I want to ask regarding the meaning of 3-state phone model in HMM. This case is based on the theory of HMM in speech recognition system. So the example is based on the acoustic modeling of the speech sounds in HMM.
I get this example picture from a journal paper: http://www.intechopen.com/source/html/41188/media/image8_w.jpg
Figure 1: 3-State HMM for the sound /s/
So, my question is:
- what is it mean by 3 state?
- what actually S1, S2 & S3 mean? (I know it is state but it represent what?)
- How to represent the /s/ sound in this HMM state?
- Why is it 3? what happen if we have 4, 5 or more state?
- If the sound of /s/ is only a simple sound of consonant "s/", what is the used of the state and transition represent?
Do you guys have simple explanation with example (graphic analogy) of this theory?
Thank you
Nick
The model that describes the phone S consist of tree states - S1, S2 and S3.
S1 represents probability distribution of feature vector in the beginning of phone S, S2 in the middle, S3 in the end.
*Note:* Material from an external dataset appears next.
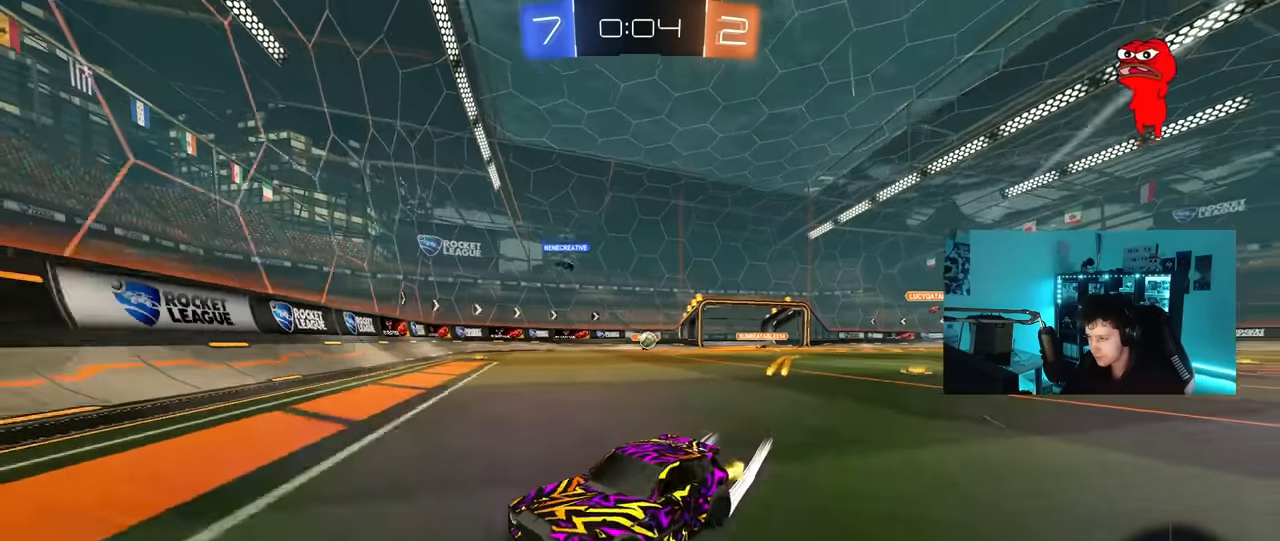
{"keys": ["d", "w"], "mouse": [], "mouse_move": "still", "events": [[34, "shift", "up"], [117, "shift", "down"], [167, "shift", "up"]]}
Probability distribution is essentially most probable value of the feature vector (how does this part of the phone sounds) and the variation (in what ranges it varies).
S sounds is represented by a whole HMM, not just a single state.
In continuous speech recognition phone acoustics is affected by preceding phoneme and succeeding phoneme. For that reason its more precise to split each phone on 3 parts - transition from previous phone in the beginning, stable middle and transition to the next phone in the end. If phone would be isolated and stable 1 state would be enough. It is also possible to use 5 states for single phone in continuous speech, but it doesn't greatly improve the accuracy.
See above. Transition represents probability of moving from one state to another, essentially it models the length of the phone.